The R2 score of this model without housrsepower^2 term is 0.6217658811398383
The R2 score of this model with housrsepower^2 term is 0.7271031504642004


### C)Use KNN regression to predict the miles per gallon(mpg) with K=7, and find $R^2$ metric in the following cases 

- One feature: Horsepower only

- Two features: horsepower and $(horsepower)^2$ 

Hint: 

    Create KNN regression object using neighbors.KNeighborsRegressor:

    knnRegression = neighbors.KNeighborsRegressor(n_neighbors=7)

    Use the .fit and .score methods as before



In [9]:
from pandas import read_csv
from sklearn.model_selection import train_test_split
import numpy as np
from sklearn import neighbors
from sklearn import preprocessing

AutoData=read_csv('Auto_modify.csv')

X_auto_hp=AutoData.horsepower.values.reshape(-1,1) # define features: horsepower
Y_new = AutoData.mpg.values.reshape(-1,1)

X_train, X_test, Y_train, Y_test = train_test_split(X_auto_hp, Y_new, random_state=0)

model = neighbors.KNeighborsRegressor(n_neighbors=7)
model.fit(X_train, Y_train)

print('The R2 score of this model without housrsepower^2 term is ' + str(model.score(X_test, Y_test)))

# X_auto_hp_2 = np.concatenate((X_auto_hp,np.square(AutoData.horsepower.values.reshape(-1,1))),axis = 1)

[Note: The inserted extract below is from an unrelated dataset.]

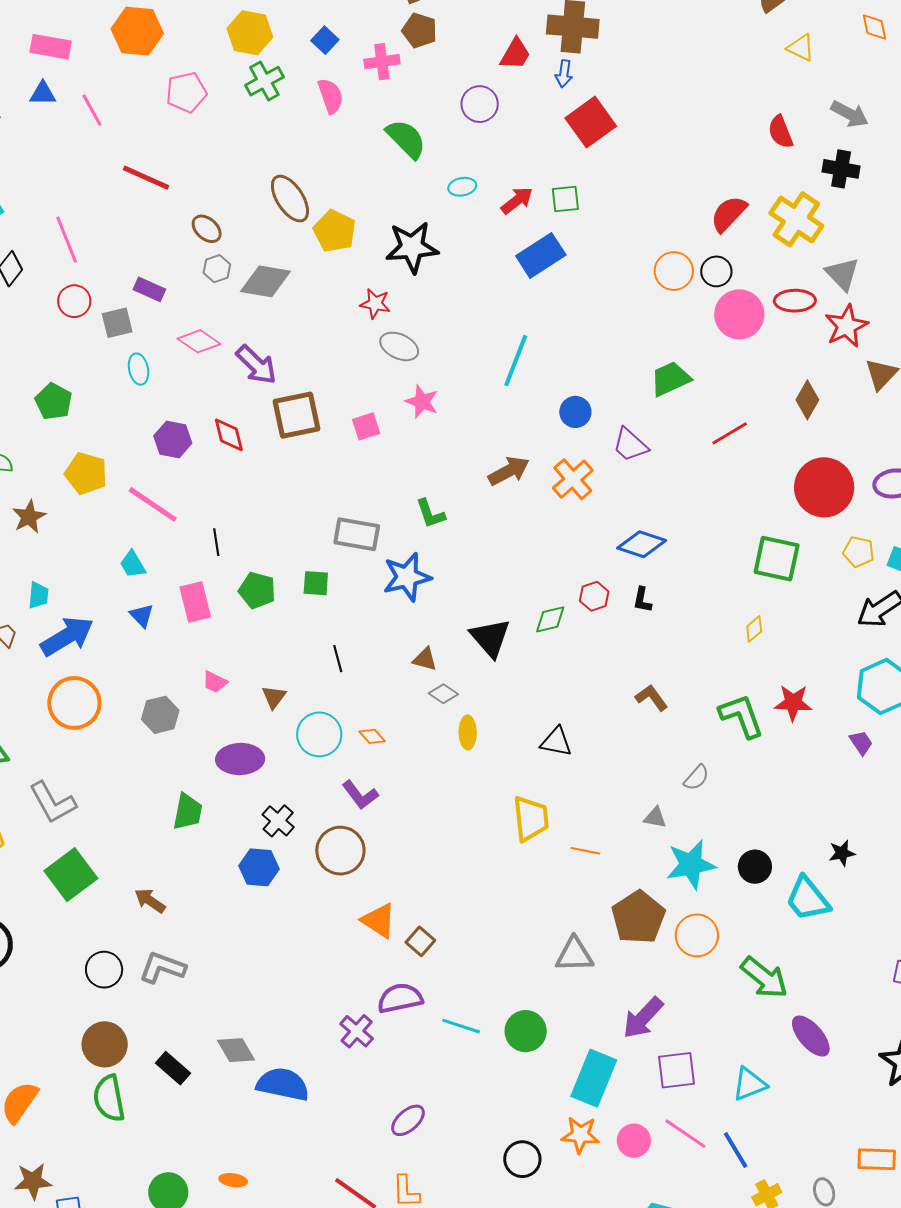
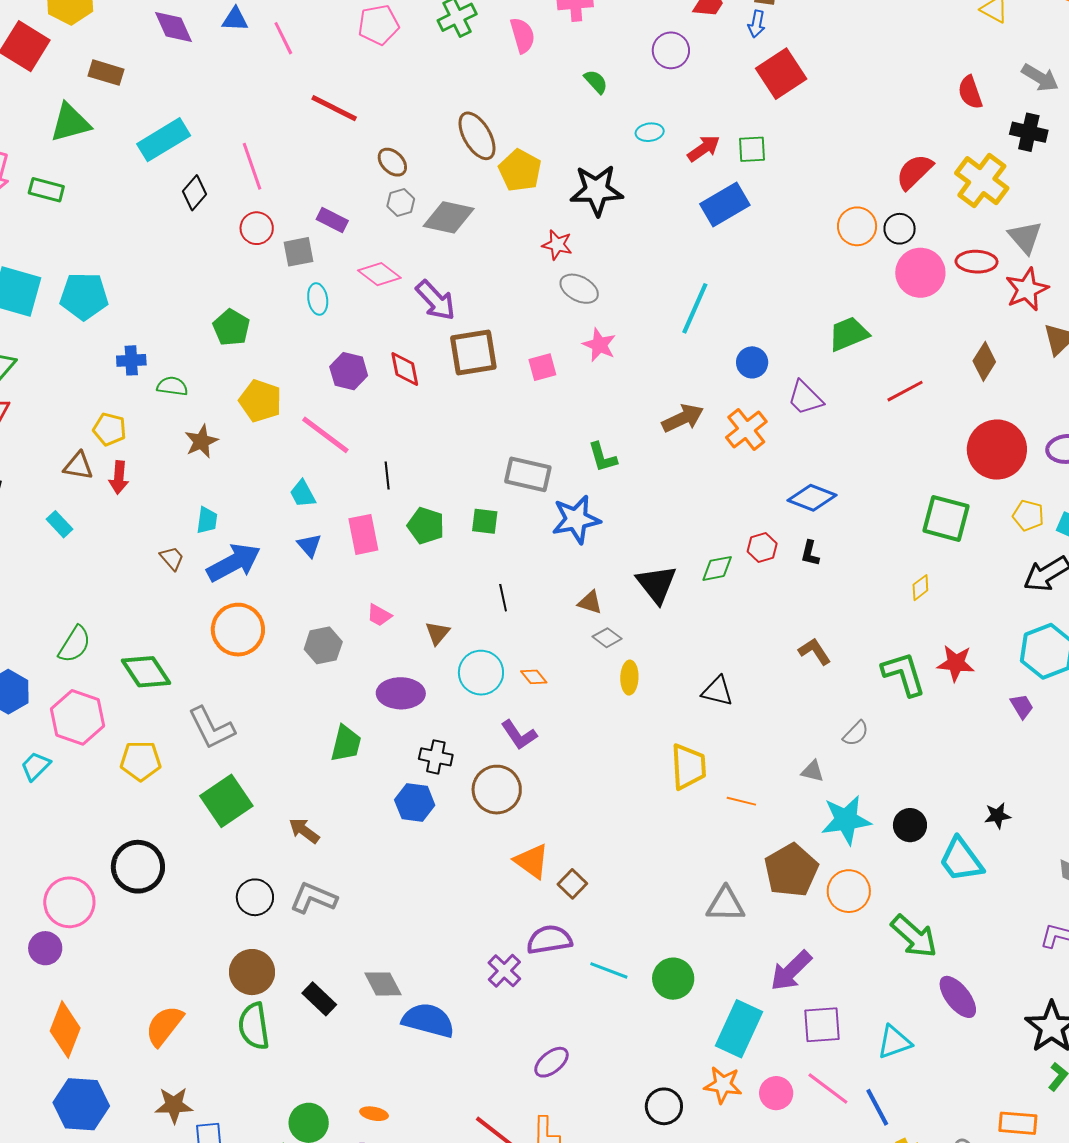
green semicircle: (406, 139) -> (596, 82), size x0.6
black cross: (278, 821) -> (436, 757), turned -32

# X_train, X_test, Y_train, Y_test = train_test_split(X_auto_hp_2, Y_new, random_state=0)

# model = KNeighborsClassifier(n_neighbors=7)
# model.fit(X_train, Y_train)

# print('The R2 score of this model with housrsepower^2 term is ' + str(model.score(X_test, Y_test)))


The R2 score of this model without housrsepower^2 term is 0.6674777441714226


#### COMMENT on your results on (E) and (F): which model performs better? How does performance change when adding the quadratic feature?

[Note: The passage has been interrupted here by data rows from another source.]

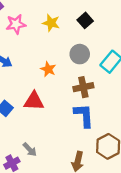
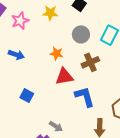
red triangle: (34, 101) -> (64, 77), moved
blue L-shape: (84, 115) -> (85, 97), moved

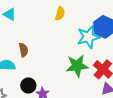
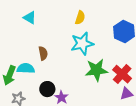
cyan star: (88, 37) -> (82, 44), moved

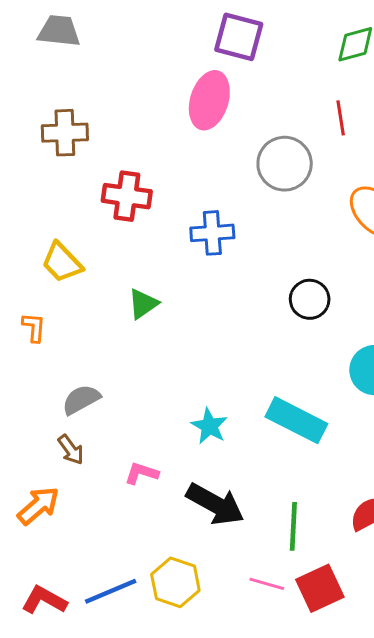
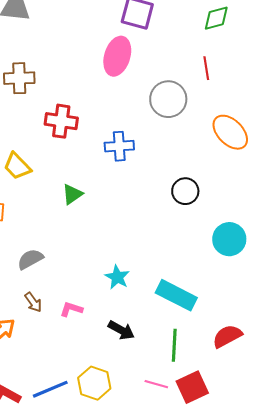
cyan rectangle: (296, 420) -> (176, 295), moved
brown arrow: (71, 450) -> (33, 302), moved
black arrow: (215, 504) -> (121, 330), size x0.7

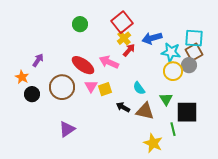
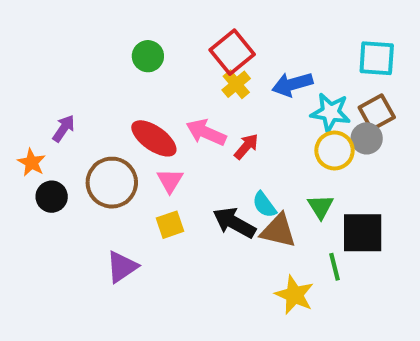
cyan square: (194, 38) -> (377, 58), moved
red arrow: (129, 50) -> (246, 146), moved
cyan semicircle: (139, 88) -> (264, 205), moved
yellow square: (105, 89) -> (170, 225), moved
black arrow: (123, 107) -> (234, 223), size x1.5

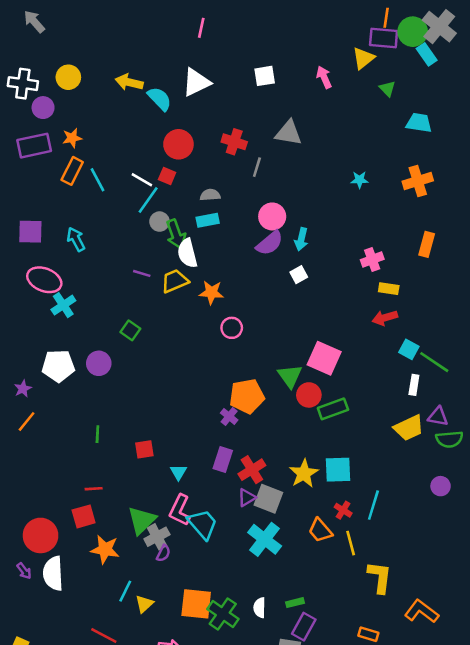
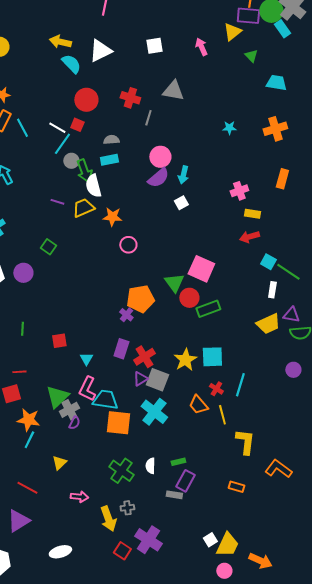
yellow arrow: (129, 82) -> (60, 42), moved
cyan trapezoid: (203, 524) -> (105, 400), turned -40
cyan line: (125, 591) -> (29, 440), moved
orange square: (196, 604) -> (118, 423), moved

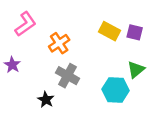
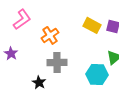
gray cross: (67, 76) -> (57, 62), turned -30

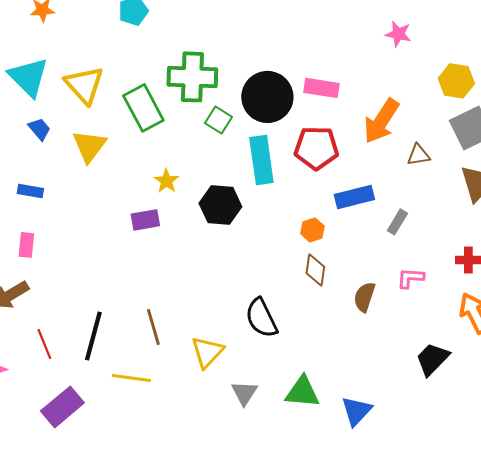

1. The second one is slightly better, but it is meaningless. Because when it comes to knn model, addiing the quadratic feature will not be able to distinguish the different distance between different kinds, just waste of time.  

# Part 2: Regularization

### A) Use the Boston dataset, and use Ridge regression model with tuning parameter set to 100 (alpha =100). Find the $R^2$ score and number of non zero coefficients.

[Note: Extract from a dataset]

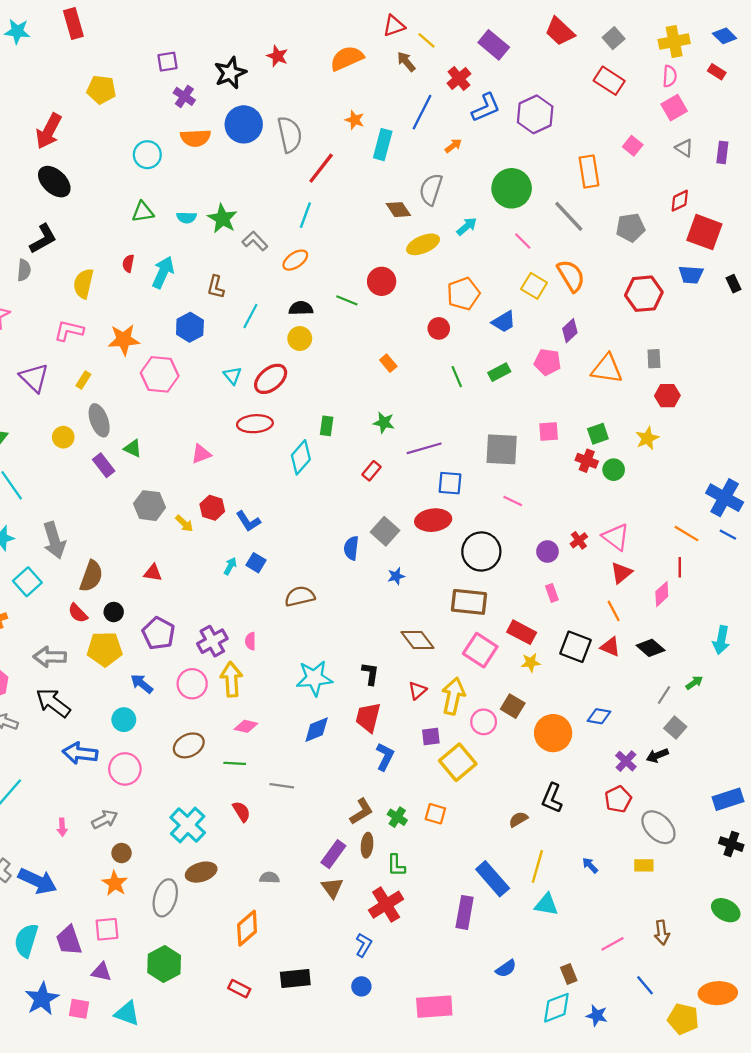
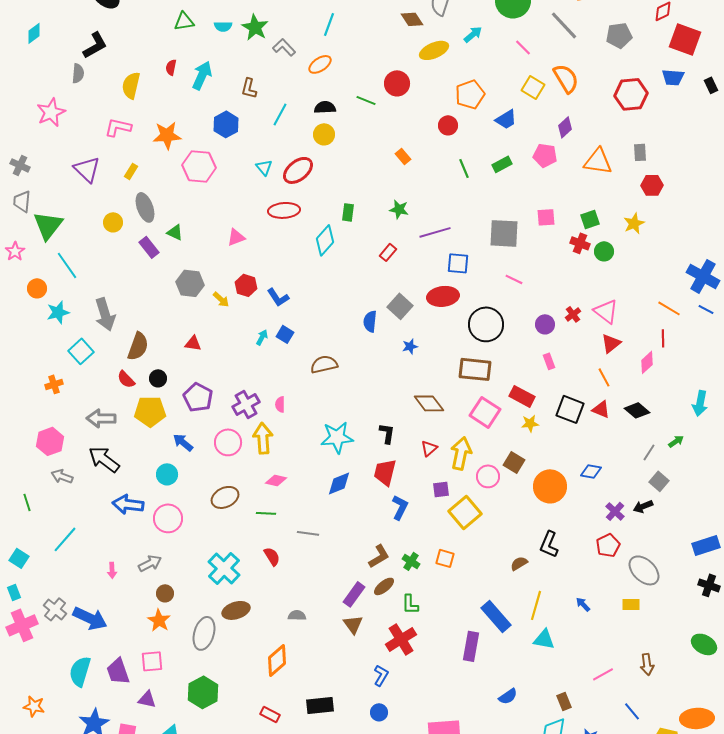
brown ellipse: (367, 845) -> (384, 586), turned 45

###  B) Use Lasso regression instead of Ridge regression, also set the tuning parameter to 100. Find the $R^2$ score and number of non zero coefficients.

### C) Change the tuning parameter of the Lasso model to a very low value (alpha =0.001). What is the $R^2$ score.



In [17]:
from sklearn.datasets import load_boston
from sklearn.linear_model import Ridge
from sklearn.model_selection import train_test_split
from sklearn.linear_model import LinearRegression
from sklearn.linear_model import Ridge
from sklearn.linear_model import Lasso
import numpy as np

dataset = load_boston()
X=dataset.data
Y=dataset.target

X_train, X_test, Y_train, Y_test = train_test_split(X, Y, random_state= 0)

model = Ridge(alpha= 100)
model.fit(X_train, Y_train)


print( 'The R2 score of Ridge with alpha =100 is '+ str( model.score(X_test,Y_test)))
print('The number of non zero coefficients is ' + str(np.where(model.coef_ != 0)[0].shape[0]) )
print(' ')

model2 = Lasso(alpha=100)
model2.fit(X_train, Y_train)

print( 'The R2 score of Lasso with alpha =100 is '+ str( model2.score(X_test,Y_test)))
print('The number of non zero coefficients is ' + str(np.where(model2.coef_ != 0)[0].shape[0]) )
print(' ')

model3 = Lasso(alpha=0.001)
model3.fit(X_train, Y_train)

print( 'The R2 score of Ridge with alpha =0.001 is '+ str( model3.score(X_test,Y_test)))


The R2 score of Ridge with alpha =100 is 0.5925358036157627
The number of non zero coefficients is 13
 
The R2 score of Lasso with alpha =100 is 0.11866916175527807
The number of non zero coefficients is 2
 
The R2 score of Ridge with alpha =0.001 is 0.6350353125168686


### D) Comment on your result. In this problem, do all feature seem important in making predictions?
1. In this case we can see, the selection of alpha is very important, because it strongly affects the performance of these models. Firstly, if the alpha is too big, many features will lost it's power in predicting the result, because the loss function will tend to diminish the big coefficients, and finally the model becomes underfitted. But if the alpha is too small, then the model will become the normal linear regression. In this case, we can see, not all the features are important. Only the feature with non-zero coefficients can be reagared as useful.